There was near confusion last Sunday at the residency of the Northern Regional Coordinating Council where the ruling National Democratic Congress (NDC), vetted aspirants for regional positions under the chairmanship of the Party’s General Secretary, Johnson Asiedu Nketia.
The timely intervention of armed military personnel called in from the 6 Battalion of Infantry (6BN) saved the situation from degenerating into violence.
Disgruntled supporters of some disqualified aspirants protested the decision by the vetting committee to strike out certain names, accusing them of sabotage. According to the supporters, it was a grand scheme by the vetting committee to favour the old executives and therefore insisted their preferred choices must be allowed into the race or incur their wrath.
In view of similar threats in the past that ended in bloodbath, there were fears the supporters could get more violent and so the military was immediately deployed to the scene and calm was restored to allow the vetting process to continue.
DAILY GUIDE gathered that six out of the 69 aspirants who picked nomination forms to contest for the various positions were disqualified by the vetting committee on the grounds that they did not meet the requirements of the party.
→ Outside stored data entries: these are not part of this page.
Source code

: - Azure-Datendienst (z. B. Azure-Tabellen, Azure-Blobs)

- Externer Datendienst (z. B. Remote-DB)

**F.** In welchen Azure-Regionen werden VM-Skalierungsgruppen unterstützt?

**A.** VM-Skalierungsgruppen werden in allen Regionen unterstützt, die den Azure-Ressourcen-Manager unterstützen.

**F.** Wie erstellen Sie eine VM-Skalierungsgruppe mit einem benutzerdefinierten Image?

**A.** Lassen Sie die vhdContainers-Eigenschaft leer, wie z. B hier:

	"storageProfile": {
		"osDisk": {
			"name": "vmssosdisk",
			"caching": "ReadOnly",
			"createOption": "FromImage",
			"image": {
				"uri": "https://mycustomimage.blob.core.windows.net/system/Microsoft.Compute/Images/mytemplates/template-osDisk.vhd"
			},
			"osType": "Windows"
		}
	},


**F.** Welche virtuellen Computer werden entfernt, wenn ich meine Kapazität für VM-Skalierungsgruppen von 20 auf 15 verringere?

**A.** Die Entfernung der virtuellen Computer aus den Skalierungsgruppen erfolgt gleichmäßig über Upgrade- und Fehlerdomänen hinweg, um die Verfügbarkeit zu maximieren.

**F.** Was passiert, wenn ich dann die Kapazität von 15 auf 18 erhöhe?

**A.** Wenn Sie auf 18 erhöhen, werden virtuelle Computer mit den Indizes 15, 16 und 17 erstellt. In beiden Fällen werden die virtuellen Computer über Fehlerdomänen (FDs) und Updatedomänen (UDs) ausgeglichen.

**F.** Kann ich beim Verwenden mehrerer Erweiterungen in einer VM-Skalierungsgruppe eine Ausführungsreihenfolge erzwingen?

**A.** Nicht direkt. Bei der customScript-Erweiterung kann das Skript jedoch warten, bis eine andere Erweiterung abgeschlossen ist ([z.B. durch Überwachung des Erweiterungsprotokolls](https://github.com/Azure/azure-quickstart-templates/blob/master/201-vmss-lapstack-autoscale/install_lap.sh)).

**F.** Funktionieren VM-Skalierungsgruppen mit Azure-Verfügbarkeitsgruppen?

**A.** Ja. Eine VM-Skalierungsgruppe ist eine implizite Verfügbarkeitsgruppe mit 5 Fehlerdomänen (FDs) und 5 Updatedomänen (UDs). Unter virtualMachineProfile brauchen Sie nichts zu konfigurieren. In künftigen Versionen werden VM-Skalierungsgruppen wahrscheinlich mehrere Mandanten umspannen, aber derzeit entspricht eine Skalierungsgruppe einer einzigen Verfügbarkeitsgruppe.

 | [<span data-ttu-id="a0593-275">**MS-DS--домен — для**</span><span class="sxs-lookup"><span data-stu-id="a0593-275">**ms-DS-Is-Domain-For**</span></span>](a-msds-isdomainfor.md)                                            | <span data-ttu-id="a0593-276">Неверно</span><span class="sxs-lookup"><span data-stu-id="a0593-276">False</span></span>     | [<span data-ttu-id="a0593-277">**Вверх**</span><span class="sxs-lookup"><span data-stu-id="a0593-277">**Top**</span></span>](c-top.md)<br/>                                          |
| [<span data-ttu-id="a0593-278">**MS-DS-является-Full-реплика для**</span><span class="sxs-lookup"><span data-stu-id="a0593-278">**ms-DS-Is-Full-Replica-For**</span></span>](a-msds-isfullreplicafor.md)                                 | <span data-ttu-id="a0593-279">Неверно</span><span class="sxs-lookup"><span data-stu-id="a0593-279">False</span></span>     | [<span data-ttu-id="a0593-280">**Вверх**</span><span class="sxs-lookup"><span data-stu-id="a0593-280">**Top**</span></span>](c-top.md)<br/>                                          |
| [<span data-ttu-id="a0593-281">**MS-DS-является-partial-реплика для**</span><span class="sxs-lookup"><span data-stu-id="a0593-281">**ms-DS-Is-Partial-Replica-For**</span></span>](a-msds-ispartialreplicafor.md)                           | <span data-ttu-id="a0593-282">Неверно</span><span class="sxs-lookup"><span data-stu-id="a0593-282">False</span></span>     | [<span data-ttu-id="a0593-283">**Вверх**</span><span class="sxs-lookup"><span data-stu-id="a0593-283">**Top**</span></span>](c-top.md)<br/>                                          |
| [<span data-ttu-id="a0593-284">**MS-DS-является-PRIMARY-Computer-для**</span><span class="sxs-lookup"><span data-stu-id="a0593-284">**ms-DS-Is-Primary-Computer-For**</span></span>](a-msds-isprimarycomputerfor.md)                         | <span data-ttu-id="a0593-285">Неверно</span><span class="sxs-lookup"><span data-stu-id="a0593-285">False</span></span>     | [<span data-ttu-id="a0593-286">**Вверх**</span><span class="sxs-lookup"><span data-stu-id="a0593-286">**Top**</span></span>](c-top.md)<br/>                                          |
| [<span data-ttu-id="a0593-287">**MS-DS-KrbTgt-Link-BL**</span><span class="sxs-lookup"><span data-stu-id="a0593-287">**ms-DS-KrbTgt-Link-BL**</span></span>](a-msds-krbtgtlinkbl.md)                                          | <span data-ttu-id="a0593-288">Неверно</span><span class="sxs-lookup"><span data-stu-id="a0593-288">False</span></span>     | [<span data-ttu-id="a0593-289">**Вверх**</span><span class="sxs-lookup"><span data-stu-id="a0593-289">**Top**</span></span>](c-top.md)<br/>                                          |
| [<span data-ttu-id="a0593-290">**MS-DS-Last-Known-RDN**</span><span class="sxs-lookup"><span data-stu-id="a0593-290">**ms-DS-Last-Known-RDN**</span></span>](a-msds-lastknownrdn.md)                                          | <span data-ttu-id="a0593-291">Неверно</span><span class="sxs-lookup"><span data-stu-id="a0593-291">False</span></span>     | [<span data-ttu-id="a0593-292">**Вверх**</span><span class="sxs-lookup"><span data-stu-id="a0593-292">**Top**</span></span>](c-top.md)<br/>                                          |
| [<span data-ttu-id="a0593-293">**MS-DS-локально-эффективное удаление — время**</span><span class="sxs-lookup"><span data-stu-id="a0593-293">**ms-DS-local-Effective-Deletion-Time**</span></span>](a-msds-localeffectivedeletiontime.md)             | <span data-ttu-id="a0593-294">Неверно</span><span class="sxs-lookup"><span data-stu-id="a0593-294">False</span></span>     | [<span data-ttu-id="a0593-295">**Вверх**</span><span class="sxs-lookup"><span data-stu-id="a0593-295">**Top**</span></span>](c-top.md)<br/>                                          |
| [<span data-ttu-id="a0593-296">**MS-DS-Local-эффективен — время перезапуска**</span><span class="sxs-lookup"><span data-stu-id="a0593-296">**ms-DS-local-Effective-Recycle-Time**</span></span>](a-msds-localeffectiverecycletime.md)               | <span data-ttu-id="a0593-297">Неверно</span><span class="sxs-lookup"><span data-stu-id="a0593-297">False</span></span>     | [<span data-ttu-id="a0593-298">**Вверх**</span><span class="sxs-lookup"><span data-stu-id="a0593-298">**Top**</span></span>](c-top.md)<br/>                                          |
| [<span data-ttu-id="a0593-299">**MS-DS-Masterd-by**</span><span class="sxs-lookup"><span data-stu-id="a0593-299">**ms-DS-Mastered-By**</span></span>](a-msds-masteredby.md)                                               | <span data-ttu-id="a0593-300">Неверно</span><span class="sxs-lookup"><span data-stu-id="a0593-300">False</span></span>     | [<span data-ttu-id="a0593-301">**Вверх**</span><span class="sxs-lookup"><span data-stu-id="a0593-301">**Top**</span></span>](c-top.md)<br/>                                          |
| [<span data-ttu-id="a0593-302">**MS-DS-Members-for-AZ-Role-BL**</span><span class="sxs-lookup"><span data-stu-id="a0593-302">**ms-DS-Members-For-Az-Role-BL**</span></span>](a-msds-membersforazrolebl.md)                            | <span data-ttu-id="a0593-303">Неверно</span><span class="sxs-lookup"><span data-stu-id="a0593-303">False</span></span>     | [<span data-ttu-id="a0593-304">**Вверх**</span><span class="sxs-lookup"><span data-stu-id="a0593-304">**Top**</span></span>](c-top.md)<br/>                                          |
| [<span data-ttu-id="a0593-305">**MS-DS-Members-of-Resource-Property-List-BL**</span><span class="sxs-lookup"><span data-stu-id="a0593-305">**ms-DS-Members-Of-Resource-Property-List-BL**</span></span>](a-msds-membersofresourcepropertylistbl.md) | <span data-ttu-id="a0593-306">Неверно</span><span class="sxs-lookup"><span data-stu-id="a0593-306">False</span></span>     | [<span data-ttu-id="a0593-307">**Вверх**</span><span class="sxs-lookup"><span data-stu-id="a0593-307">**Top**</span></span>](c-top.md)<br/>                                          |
According to deep-throat sources, their disqualifications were borne out of clerical errors, but the committee insisted it was enough ground to halt them from progressing to the next stage of the exercise. The party is however, yet to officially communicate to the aspirants the final results of the vetting, but it was gathered that some of them were told straight in their faces that they had been disqualified.
Meanwhile, the Northern Regional secretariat of the opposition New Patriotic Party (NPP) has accused the NDC of gross abuse of power by using state facilities for political activities which inures to the benefit of only the party. It questioned the justification in the use of the Northern Regional Coordinating Council (NRCC) for the vetting exercise, indicating that it was setting bad precedent for other parties that might win power in the future.
In a press release signed by the Regional Secretary, Sule Salifu, the NPP condemned the action and indicated that the NRCC is a state property and not for the NDC, reiterating the fact that it was wrong for the party to use such a facility for political activities, bearing in mind how violent its supporters are.